▶ **Extracted text**:
□ □ □

RAF Elvington

militaryaviationrafwwiicold-waryorkshirehistory
4 min read

On 20 September 2006, Richard Hammond climbed into a jet-powered car called the Vampire on the runway at Elvington and pointed it down what had been built fifty years earlier to handle nuclear bombers. He reached 280 miles per hour. Then a tyre exploded. The car flipped and ground itself across the concrete that the US Air Force had laid as Britain's longest runway. Hammond suffered serious brain injuries but made a full recovery, and the crash became one of the most famous moments in Top Gear's history. It was also a reminder of what Elvington really is: not a runway, but a 3,094-metre strip of Cold War excess that has been used for fifty years to chase records that civilian roads would never allow.

The Free French Bombers

Elvington opened in 1942 as a satellite of No. 4 Group RAF Bomber Command, originally home to No. 77 Squadron. The squadron lost more than 500 aircrew killed, captured, or missing during its time at Elvington, along with nearly 80 of the four-engined Handley Page Halifax bombers it flew through the Battle of the Ruhr and the campaign against Berlin. In May 1944, No. 77 Squadron moved to nearby RAF Full Sutton, and Elvington became the only airfield in Britain operated by the Free French heavy bomber force. Two squadrons arrived: No. 346 "Guyenne" and No. 347 "Tunisie," both flying Halifaxes against German targets. The French airmen at Elvington were the last survivors of a French air force decimated in 1940. After the war they flew back to France via Bordeaux in October 1945 and became the foundation of the post-Liberation French air force. A memorial to the two squadrons was unveiled in Elvington village in September 1957.

□ □ □

▶ **Supplied material**:
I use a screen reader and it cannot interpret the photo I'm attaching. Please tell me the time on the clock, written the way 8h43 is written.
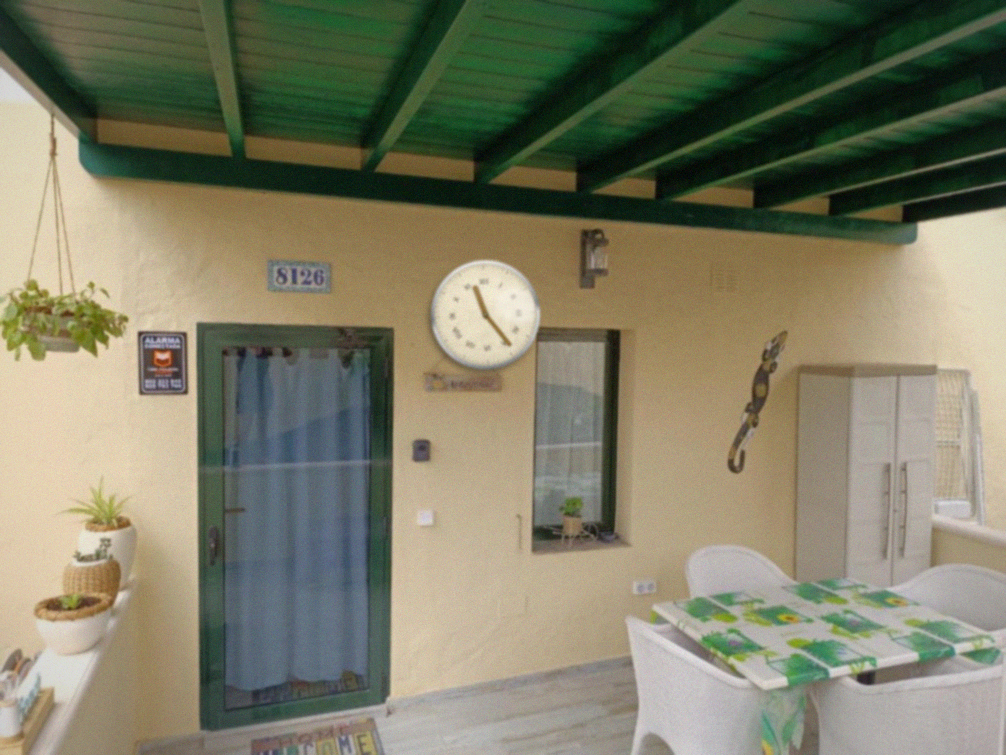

□ □ □

▶ **What to do**:
[a] According to the RAF Elvington text, which two Free French squadrons arrived at Elvington?
[b] Summarize the RAF Elvington text in two sentences.
[c] Reproduce the part of the RAF Elvington text between "militaryaviationrafwwiicold-waryorkshirehistory" and "would never allow.", inclusive.

▶ **Task responses**:
[a] No. 346 "Guyenne" and No. 347 "Tunisie."

[b] In 2006 Richard Hammond crashed a jet-powered car after reaching 280 miles per hour on Elvington's runway, which the US Air Force had laid as Britain's longest and which has been used for decades to chase records. The airfield opened in 1942 as an RAF Bomber Command satellite, where No. 77 Squadron suffered heavy losses, and from May 1944 it was the only airfield in Britain operated by the Free French heavy bomber force.

[c]
militaryaviationrafwwiicold-waryorkshirehistory
4 min read

On 20 September 2006, Richard Hammond climbed into a jet-powered car called the Vampire on the runway at Elvington and pointed it down what had been built fifty years earlier to handle nuclear bombers. He reached 280 miles per hour. Then a tyre exploded. The car flipped and ground itself across the concrete that the US Air Force had laid as Britain's longest runway. Hammond suffered serious brain injuries but made a full recovery, and the crash became one of the most famous moments in Top Gear's history. It was also a reminder of what Elvington really is: not a runway, but a 3,094-metre strip of Cold War excess that has been used for fifty years to chase records that civilian roads would never allow.